Drogist/in

Die Berufsbezeichnung Drogist führt sich auf die pharmazeutische Bedeutung des Wortes „Drogen“ zurück, das getrocknete Heilpflanzen bezeichnet. In den einschlägigen Geschäften werden Drogeriewaren aus chemischen und biologischen Substanzen verkauft. Daneben führt eine Drogerie ein breit gefächertes Sortiment an Produkten für die Gesundheit, Ernährung, Kosmetik, Körperpflege und den Hobby- und Freizeitbereich, über die der Drogist seine Kundschaft fachlich korrekt informieren muss.

Gerade die Palette an frei verkäuflichen Medikamenten, Naturheil- und Nahrungsergänzungsmitteln nimmt ständig zu; Naturheilkunde, Aroma- oder Vitalstofftherapie gehören deshalb mit zu den Gebieten, in denen der Drogist sich ständig auf dem Laufenden halten muss. Damit übt er einen vielseitigen Beruf aus, bei dem die Beratung des Kunden und der damit verbundene Verkauf von Drogeriewaren im Vordergrund stehen. Anhand der Bedürfnisse seiner Kunden tätigt der Drogist seine Wareneinkäufe und sorgt für eine einwandfreie Lagerung. Er zeichnet verantwortlich für die Produkt-Präsentation in den Verkaufsräumen sowie in den Schaufenstern, plant und führt werbewirksame Maßnahmen durch, um den Verkauf zu fördern, und ist organisatorisch und kaufmännisch im Personal- und Rechnungswesen seines Unternehmens tätig.

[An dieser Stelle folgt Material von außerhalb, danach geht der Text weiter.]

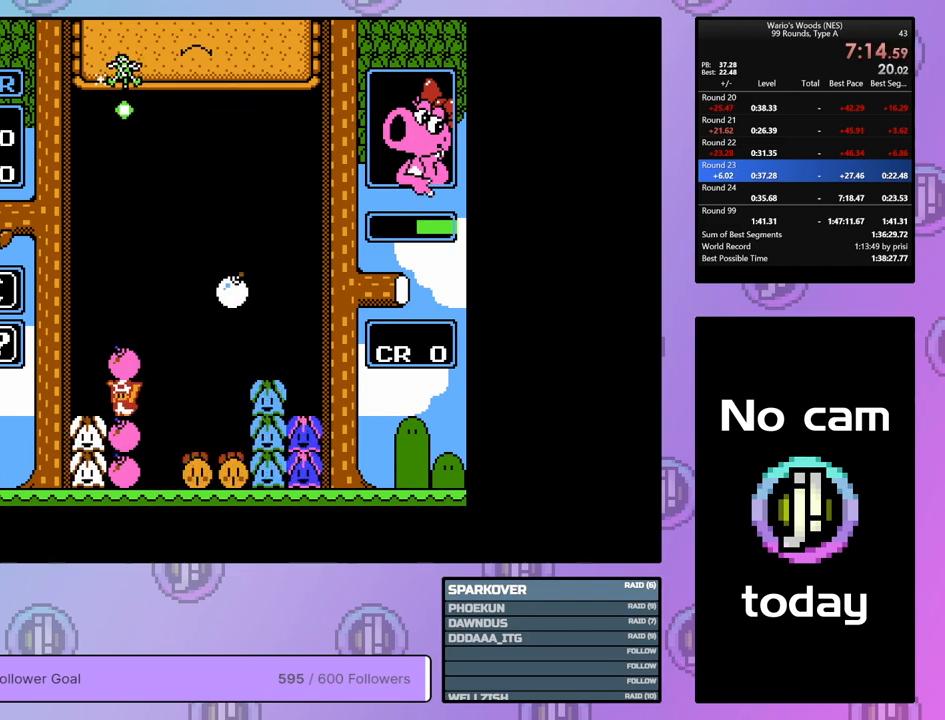
{"buttons": ["DPAD_LEFT"], "events": [[17, "DPAD_UP", "down"], [133, "DPAD_UP", "up"], [200, "DPAD_RIGHT", "down"], [333, "DPAD_RIGHT", "up"], [500, "DPAD_LEFT", "down"]]}
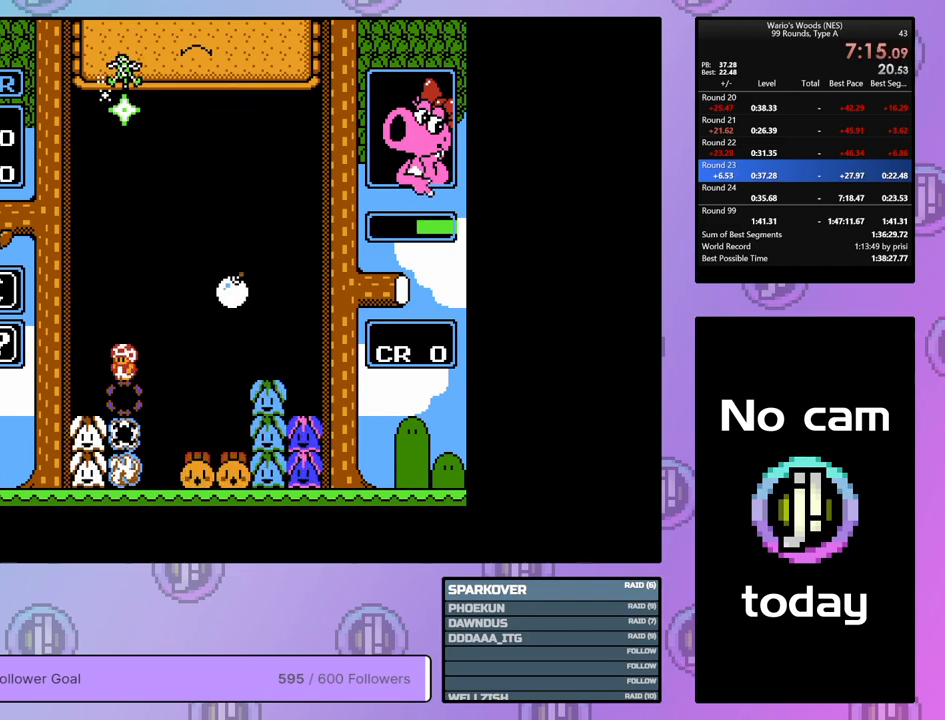
{"buttons": [], "events": [[100, "DPAD_LEFT", "up"]]}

Während der dreijährigen Ausbildungszeit lernt er in seinem Unternehmen alles über Warenwirtschaft und die damit verbundenen Arbeitsabläufe, z. B. wie Wareneingangs- und Warenausgangsdaten erfasst und überprüft werden. Es gilt Geschäftsvorfälle zu verbuchen, Geschäftsbriefe zu verfassen, Angebote verschiedener Firmen einzuholen, zu vergleichen und die Verkaufspreise von Waren festzusetzen.

Ferner erwirbt man sich umfangreiche Kenntnisse über Chemikalien, Arznei-, Säuglingspflege-, Desinfektions-, Verbands- und Schädlingsbekämpfungsmittel. Man lernt, wie man Drogen erkennt, verarbeitet, lagert und aus ihnen Mischungen herstellt und welche Vorschriften es für den Handel mit Giften gibt; wie man Laborgeräte benutzt und wartet, was beim Herstellen von Farben und Lacken alles zu beachten ist und in welcher Form Umweltschutzmaßnahmen anzuwenden sind. Auch die Zubereitung von Kosmetika gehört zum Repertoire eines Drogisten. Bisweilen bieten Drogerien auch Kosmetik- oder Fußpflegebehandlungen an. Auf dem Lehrplan der Berufsschule stehen u. a. Themen wie allgemeine Wirtschaftslehre, Rechnungswesen, Datenverarbeitung und Verkaufskunde sowie neben Gesundheitslehre die Haar-, Haut- und Körperpflege.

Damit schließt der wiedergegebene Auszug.